Apple's first foldable will be a MacBook, says report

Asus Zenbook 17 Fold OLED

Could Apple be planning a folding MacBook Pro along the lines of the Asus Zenbook 17 Fold OLED pictured above? A new report says it is, and that Apple's first folding product won’t be a folding iPhone: it’ll be a Mac laptop.

If you’re thinking that a folding MacBook is hardly news because they all fold, this Mac thinks different: the folding bit is the display, not the laptop lid. It would be more like an enormous folding iPad: unfolded, it would be a huge tablet display; fold it a bit and the lower section becomes your keyboard and trackpad. 

We know a folding-screen laptop is possible, because Asus and Lenovo have made them. But the question of whether Apple will do it keeps coming up, and I’m starting to feel it’s a bit like jetpacks and flying cars: every so often a new report says they’re five years away but they never quite arrive. With the folding Apple device it’s usually a promise of three years, and we’ve been hearing that for about six years already; for example, Apple patented a folding dual-screen device back in 2021.

So what’s this new report saying?

Apple knows when to hold 'em, knows when to fold 'em

The new report comes from Business Korea, quoting sources within the display industry who claim that Apple is “in talks with display suppliers to launch a foldable MacBook model.” Those talks apparently have a launch date of 2025 in mind with a ship date of early 2026.

The report does fit with multiple rumours that Apple is more focused on a folding iPad than a folding iPhone.
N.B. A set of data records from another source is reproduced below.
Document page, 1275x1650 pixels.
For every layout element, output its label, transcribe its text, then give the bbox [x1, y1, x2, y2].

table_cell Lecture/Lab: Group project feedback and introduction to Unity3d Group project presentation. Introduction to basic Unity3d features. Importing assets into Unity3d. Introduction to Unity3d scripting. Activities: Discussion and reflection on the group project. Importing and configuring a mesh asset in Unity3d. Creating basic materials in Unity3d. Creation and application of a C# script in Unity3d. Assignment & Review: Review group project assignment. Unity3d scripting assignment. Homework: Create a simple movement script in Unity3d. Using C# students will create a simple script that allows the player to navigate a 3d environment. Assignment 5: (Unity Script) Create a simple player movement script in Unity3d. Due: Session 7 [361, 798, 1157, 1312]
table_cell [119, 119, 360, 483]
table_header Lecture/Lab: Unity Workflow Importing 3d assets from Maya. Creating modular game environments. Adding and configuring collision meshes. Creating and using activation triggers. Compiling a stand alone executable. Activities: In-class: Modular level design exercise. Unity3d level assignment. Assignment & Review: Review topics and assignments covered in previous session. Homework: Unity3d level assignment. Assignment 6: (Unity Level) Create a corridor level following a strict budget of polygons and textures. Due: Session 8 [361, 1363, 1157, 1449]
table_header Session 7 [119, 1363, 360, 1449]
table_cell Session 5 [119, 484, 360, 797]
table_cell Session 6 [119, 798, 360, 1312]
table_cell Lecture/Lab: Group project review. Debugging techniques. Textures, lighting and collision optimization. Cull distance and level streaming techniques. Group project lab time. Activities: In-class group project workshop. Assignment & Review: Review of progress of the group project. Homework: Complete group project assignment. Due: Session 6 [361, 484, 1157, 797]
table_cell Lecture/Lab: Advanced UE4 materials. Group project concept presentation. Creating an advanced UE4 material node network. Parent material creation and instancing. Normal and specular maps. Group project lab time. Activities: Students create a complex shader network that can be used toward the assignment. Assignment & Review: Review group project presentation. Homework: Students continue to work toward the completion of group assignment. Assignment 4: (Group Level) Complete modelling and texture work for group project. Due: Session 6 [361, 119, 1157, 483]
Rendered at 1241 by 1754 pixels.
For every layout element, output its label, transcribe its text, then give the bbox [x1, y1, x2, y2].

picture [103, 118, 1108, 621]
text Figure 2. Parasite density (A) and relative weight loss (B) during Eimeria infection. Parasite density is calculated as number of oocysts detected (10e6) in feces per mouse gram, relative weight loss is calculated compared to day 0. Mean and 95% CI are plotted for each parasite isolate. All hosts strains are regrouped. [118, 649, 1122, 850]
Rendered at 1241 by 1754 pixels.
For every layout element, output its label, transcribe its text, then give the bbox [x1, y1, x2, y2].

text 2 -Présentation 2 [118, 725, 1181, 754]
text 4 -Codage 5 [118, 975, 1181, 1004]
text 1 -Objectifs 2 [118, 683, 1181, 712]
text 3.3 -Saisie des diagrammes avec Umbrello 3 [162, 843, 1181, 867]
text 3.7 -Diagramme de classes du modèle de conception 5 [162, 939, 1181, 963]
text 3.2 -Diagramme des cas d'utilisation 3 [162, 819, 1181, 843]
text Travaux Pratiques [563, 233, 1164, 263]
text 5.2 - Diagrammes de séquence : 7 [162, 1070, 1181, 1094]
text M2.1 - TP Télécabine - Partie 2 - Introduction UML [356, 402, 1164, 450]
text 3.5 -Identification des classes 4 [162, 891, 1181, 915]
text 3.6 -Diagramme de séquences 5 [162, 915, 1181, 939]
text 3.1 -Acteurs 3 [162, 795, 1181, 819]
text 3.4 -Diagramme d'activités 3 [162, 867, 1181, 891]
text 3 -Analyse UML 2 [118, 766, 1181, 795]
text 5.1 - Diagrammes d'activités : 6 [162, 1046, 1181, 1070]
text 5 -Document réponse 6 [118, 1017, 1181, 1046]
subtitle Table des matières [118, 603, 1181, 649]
But there are even more issues with folding-display laptops than there are with folding phones: they’re heavier because they need to incorporate a much bigger display; they tend to have fairly mediocre innards because the displays already push the cost into orbit; that extra display sucks battery life; and typing on glass still isn’t a lot of fun compared to a physical keyboard.

All of these things can be addressed, of course. And if anyone has the resources to address them it’s Apple. But I’ve been writing about Apple hardware since the 1990s and I’ve seen hundreds of rumours predicting gee-whiz Apple products that never left the labs because they were too complex, too costly or just got superseded by something better. So while I’m sure Apple is indeed talking to display suppliers about folding displays and is folding the hell out of things in its R&D labs, I’m not convinced this is going to turn into a shipping product any time soon.